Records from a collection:

────────────────

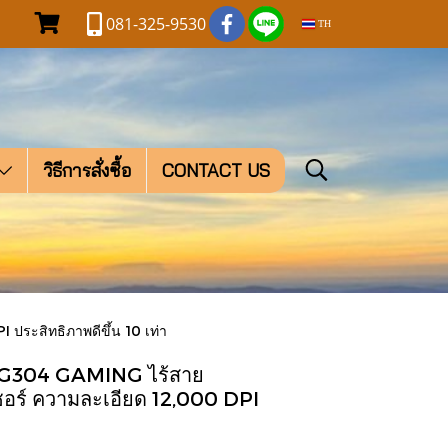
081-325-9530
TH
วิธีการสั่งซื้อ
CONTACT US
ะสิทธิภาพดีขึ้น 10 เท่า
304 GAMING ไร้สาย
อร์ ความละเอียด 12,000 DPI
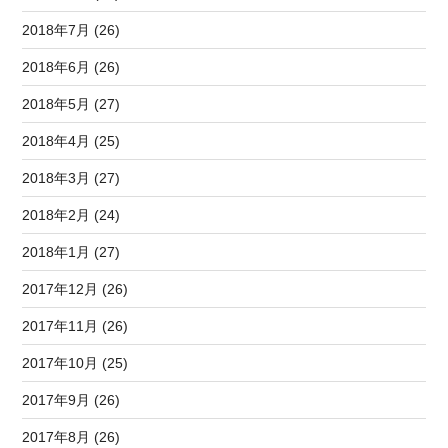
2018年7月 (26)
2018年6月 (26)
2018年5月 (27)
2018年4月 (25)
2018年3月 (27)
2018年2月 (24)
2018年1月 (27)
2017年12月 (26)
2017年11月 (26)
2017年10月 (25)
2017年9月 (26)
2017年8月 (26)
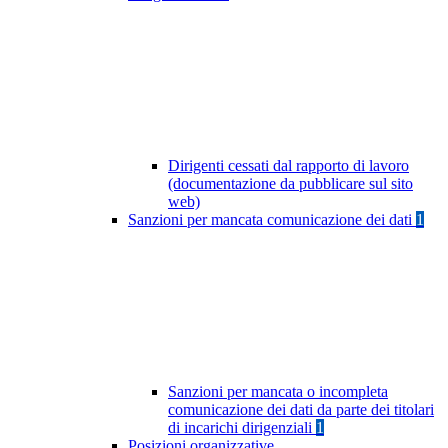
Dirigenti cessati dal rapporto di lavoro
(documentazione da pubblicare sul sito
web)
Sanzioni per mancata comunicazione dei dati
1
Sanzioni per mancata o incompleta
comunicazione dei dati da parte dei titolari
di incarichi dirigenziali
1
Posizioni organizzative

────────────────

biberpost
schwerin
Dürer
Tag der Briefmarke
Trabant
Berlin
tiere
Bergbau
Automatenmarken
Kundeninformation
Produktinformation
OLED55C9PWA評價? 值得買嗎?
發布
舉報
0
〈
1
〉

────────────────

**WHAT YOU HAVE TO DO**
Reproduce the rows verbatim, beginning at the line that contains "2018年7月 (26)" and ending after the line that contains "Posizioni organizzative". Leave out the pictures.

**ANSWER TO THE PROBLEM**
2018年7月 (26)
2018年6月 (26)
2018年5月 (27)
2018年4月 (25)
2018年3月 (27)
2018年2月 (24)
2018年1月 (27)
2017年12月 (26)
2017年11月 (26)
2017年10月 (25)
2017年9月 (26)
2017年8月 (26)
Dirigenti cessati dal rapporto di lavoro
(documentazione da pubblicare sul sito
web)
Sanzioni per mancata comunicazione dei dati
1
Sanzioni per mancata o incompleta
comunicazione dei dati da parte dei titolari
di incarichi dirigenziali
1
Posizioni organizzative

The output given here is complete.